Joe finally told me the details on where he used to work as he lay in the hospital. He was so ill we thought for sure he was going to pass on that week. My husband also gave me a couple of names of the people he'd worked with, and I'd been fortunate to find them.

Finding them was a blessing, as Joe got better and we'd had a reunion. The upside it hadn't lasted long. Now he is gone. I think the others would have gladly told me the story of why he'd left Rampart General, but Joe had insisted it stay in the past. And while quite a few tapped their feet, or were tempted to open their mouths, they did not. I am sure it was all out of the love and respect they held for Joe.

"I was lost, honey," Joe finally said as he held me just before his passing as we sat on the couch. Maybe his words to me was his way to clear his mind so he could pass on in peace.

I knew the feeling of feeling of being lost alone when my ex left. That was all I could comprehend, but he hadn't an ex, so my mind didn't grasped what he was saying.

"In my head, darling, I felt as if I no longer knew who I was. I didn't know if I had a purpose any more," He'd tilted my head. "You and our girls gave me my purpose in life back." Bless his soul, even at the end he thought of Jen and Penny as his. My mind quickly flew back to another conversation in regards to the subject of children.

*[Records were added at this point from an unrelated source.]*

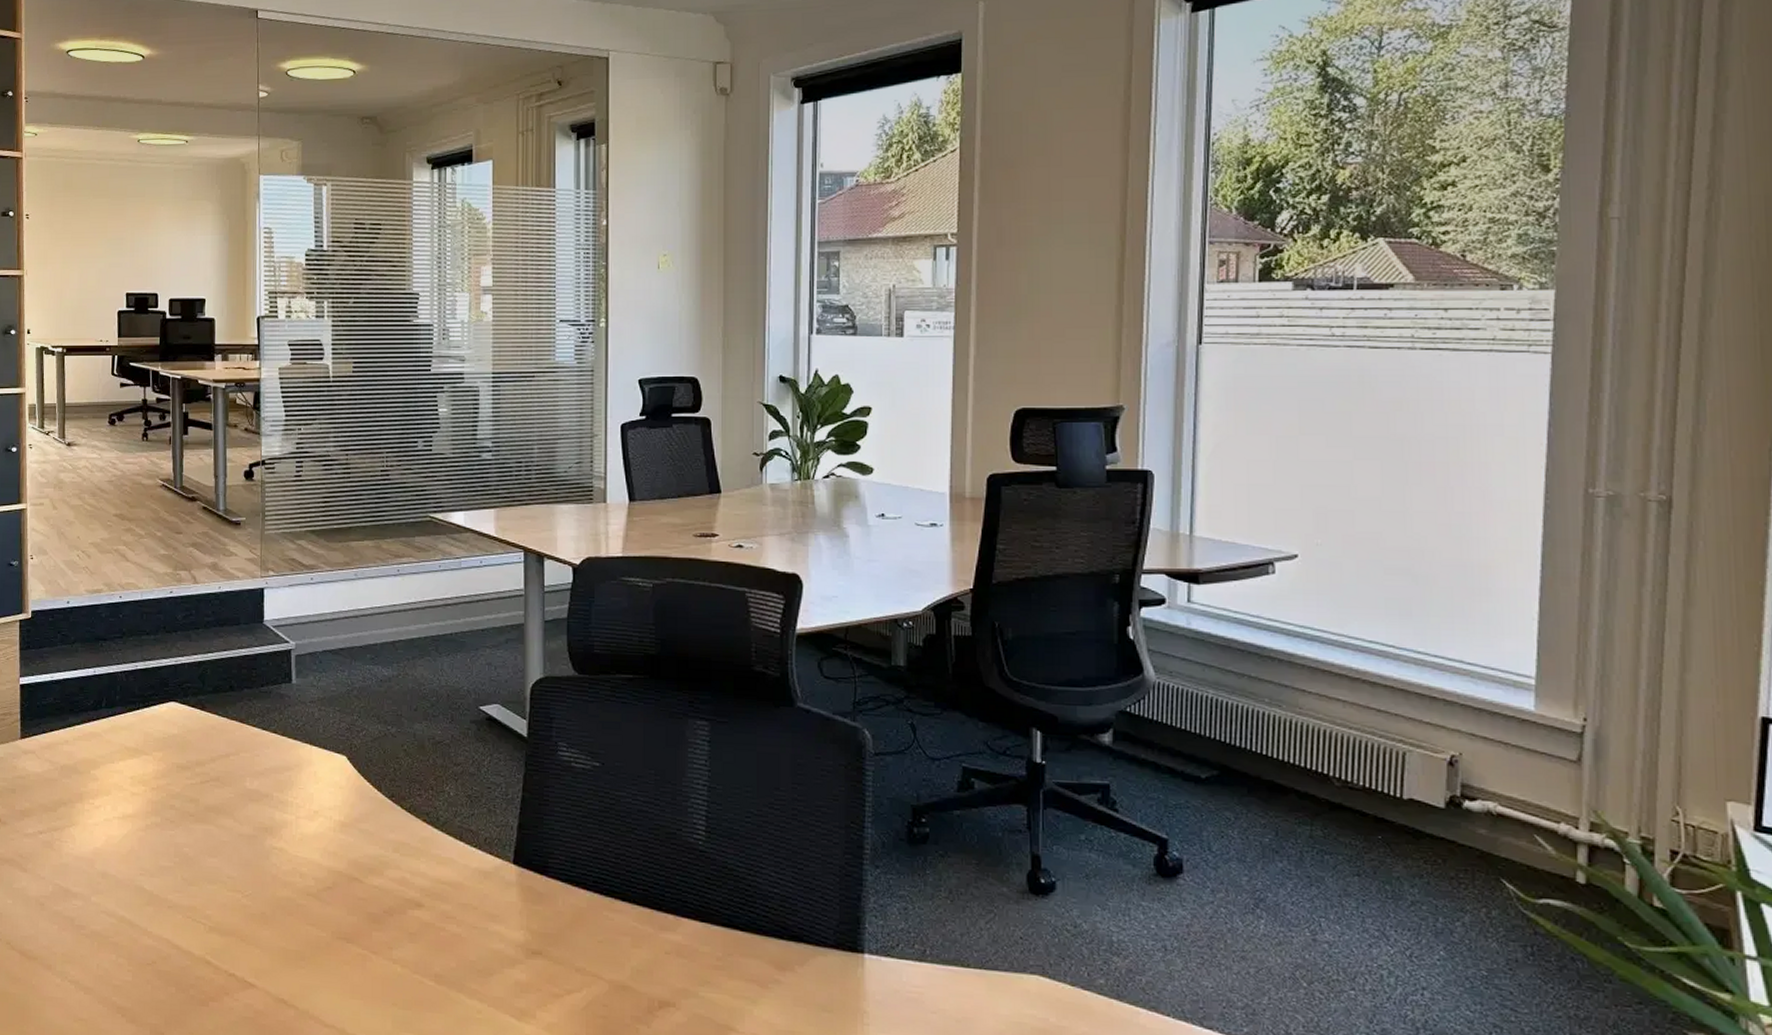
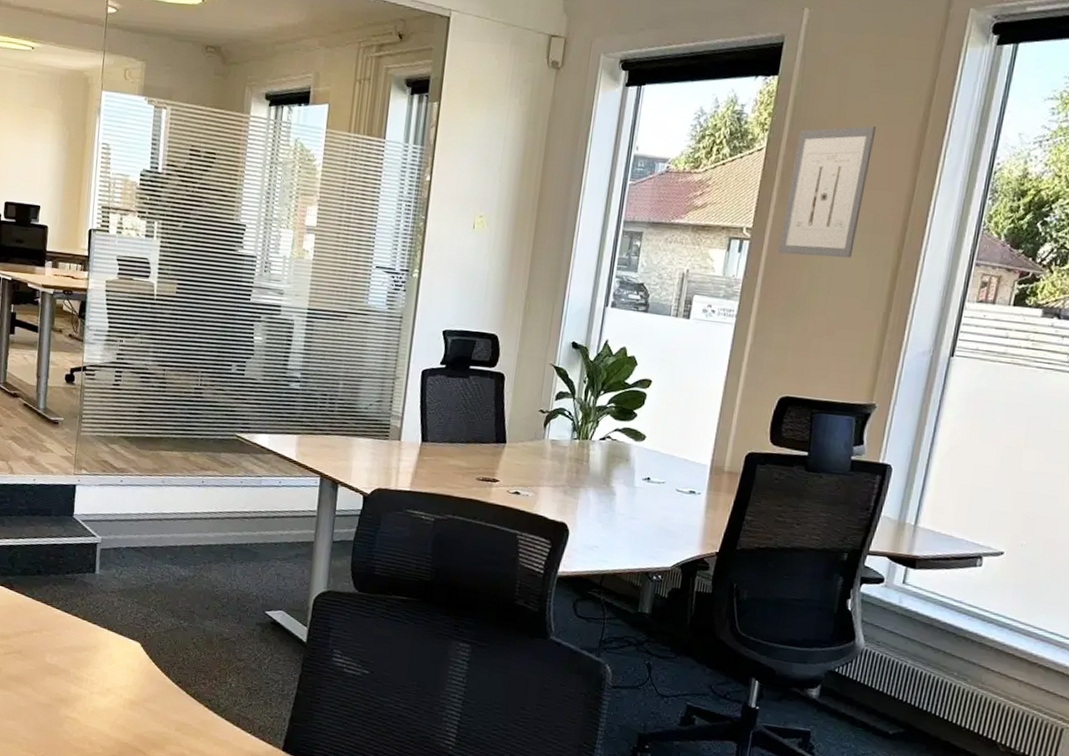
wall art: none [989,112,1076,256] -> present [778,126,877,258]

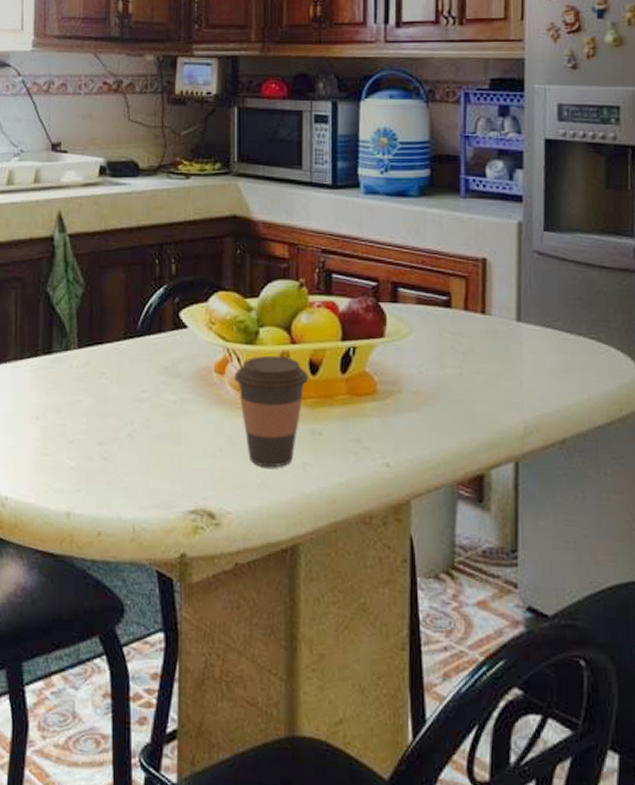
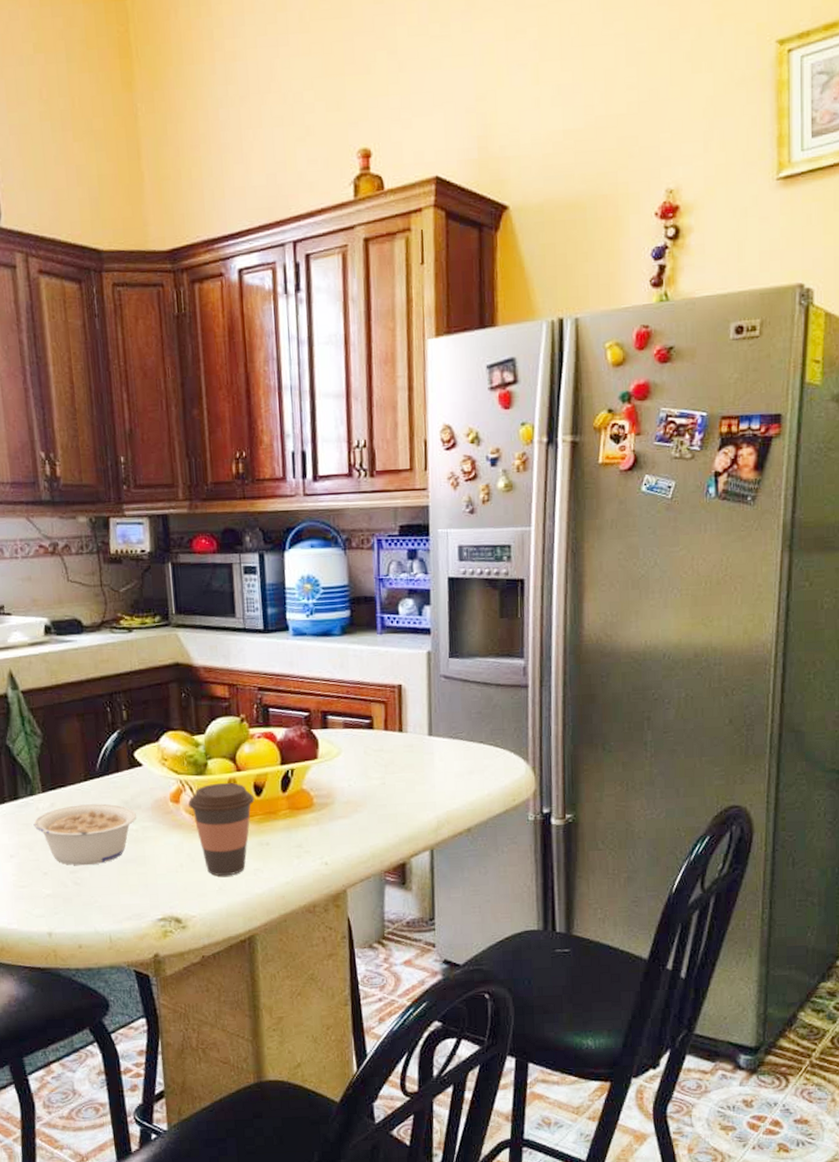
legume: none [64,366,177,438] -> present [33,803,137,866]

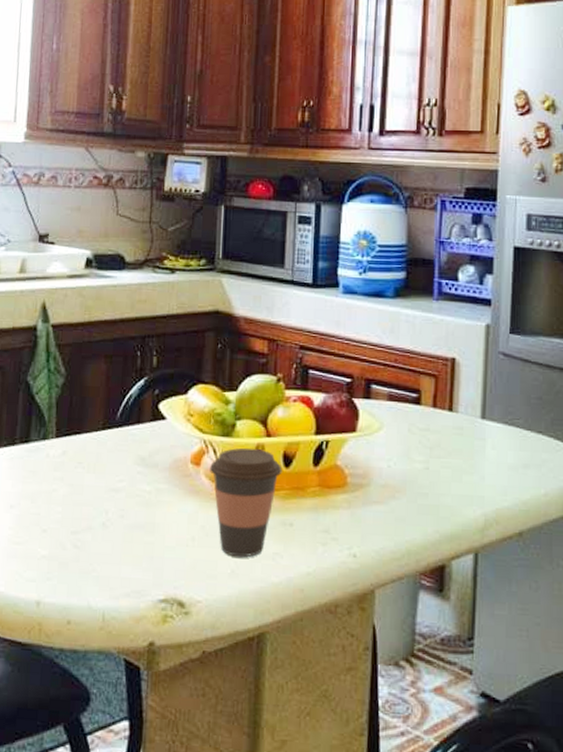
legume: present [33,803,137,866] -> none [40,455,153,527]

With me now being barren , and knowing most men wanted at least one child of their own. We talked about the fact it was something I could not give him.

"Even without Andrew's attitude and the fact you are past any chance of bearing a child. I am happy the way things are. Besides I'm too old for that anyway." He'd laughed and given me a good solid kiss.

"Well I don't think Andrew will change," a fact I was sure of so far as nothing had happened to prove me wrong.

A bus going by, with the wind turning cold let me know I really did need to go home. Kneeling down I lay a white rose on his grave. "Thanks, Joe for raising my girls as your own. Thanks for being the father you didn't have to be. I have to go now." I then left the cemetery still holding onto the memories of a man who had filled shoes no one else around me had been willing to wear.